>As I recall, he mentioned that, however, we were discussing bandswitch
>arcing -- like that shown in photographs A and B on page 33 of the Oct.
>1990 *QST* article, "Parasitics Revisited", which is why he called me.
>According to Mr. Paul Pagel, Ameritron customers whose bandswitches
>seemingly had failed quite similarly were telephoning Mr. Rauch and
>asking questions -- which I presumed were somewhat "unfriendly".
However, Rich, I have problems with the concept of VHF oscillations
causing bandswitch damage. The tank circuit rejects VHF signals. So I
fail to see how the VHF voltage could get high enough.

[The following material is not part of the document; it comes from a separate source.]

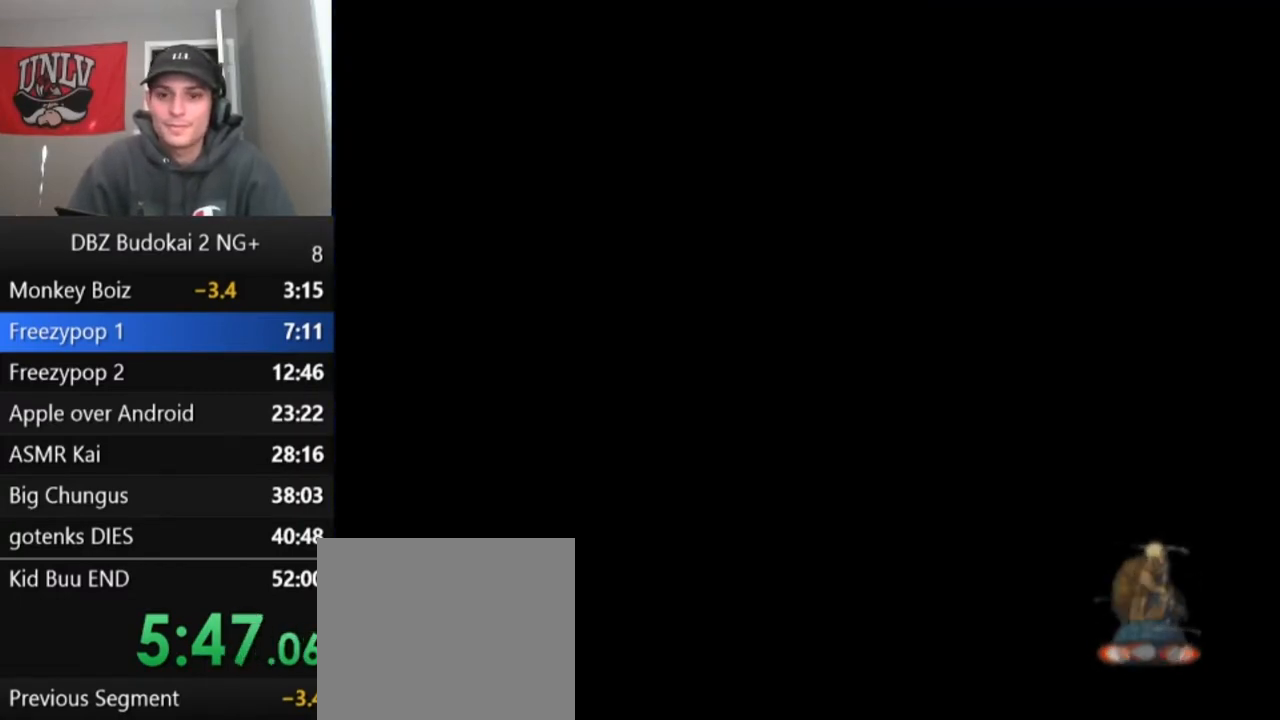
{"buttons": ["START"], "left_stick": "center", "events": [[100, "START", "down"], [167, "START", "up"], [267, "START", "down"], [367, "START", "up"], [467, "START", "down"]]}
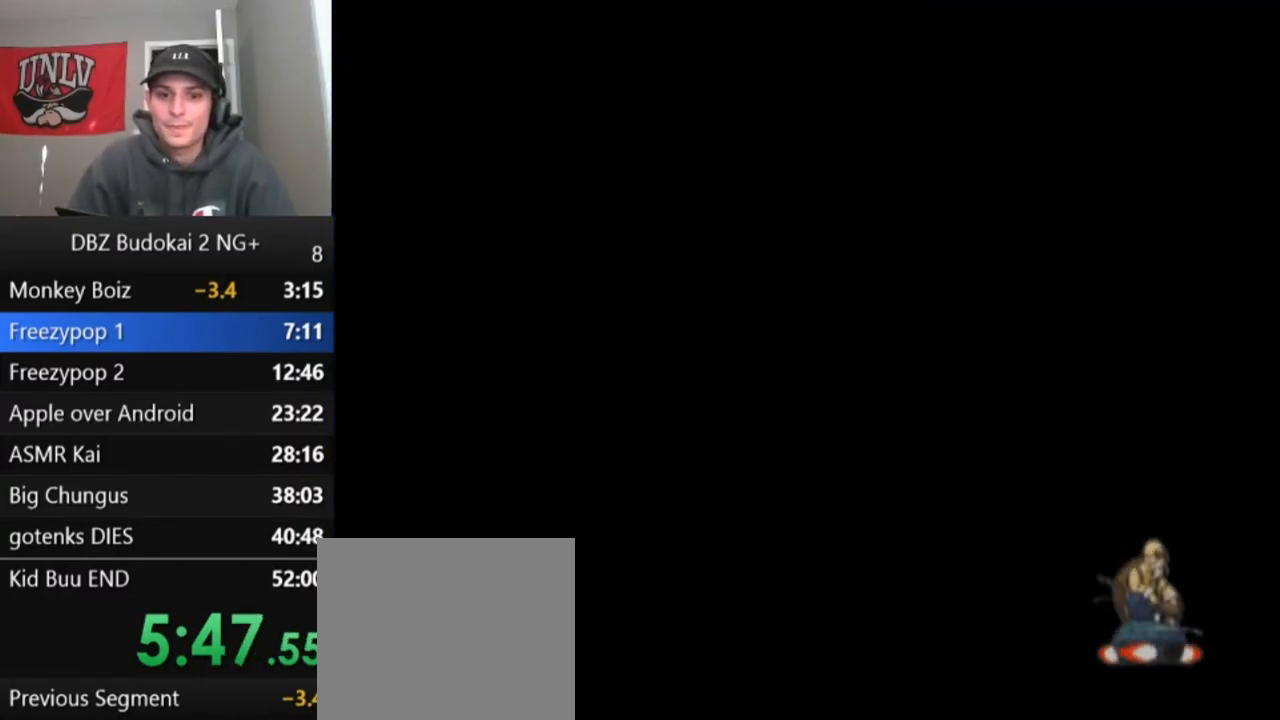
{"buttons": ["START"], "left_stick": "center", "events": [[67, "START", "up"], [167, "START", "down"], [233, "START", "up"], [300, "START", "down"], [400, "START", "up"], [500, "START", "down"]]}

Rather I would guess that the damaged bandswitches are either under-rated
for high power use on HF or (and more likely) that the amplifier in
question is unstable at HF and is potentially oscillating at HF.
I haven't proved this, and I put if forth on the reflector for comment:
Has anyone measured the impedance of the plate RFC at VHF? The reason I
ask is that by the time we get to 100 MHz, the RFC has already gone
through several points of series resonance. With each resonance each
succeeding peak impedance is less and less. So, my unproven hypothesis
is that at 100 MHz the choke could actually look like a low impedance.
Certainly much lower than the impedance of the Tune C. I would expect
any VHF energy then to be shunted to ground via the choke. So blown
chokes I would expect. Blown bandswitches from VHF oscillation is
something I have a real problem with.
73,
Jon
KE9NA
--------------------------------------------------------------------------
Jon Ogden
jono@webspun.com
www.qsl.net/ke9na
"A life lived in fear is a life half lived."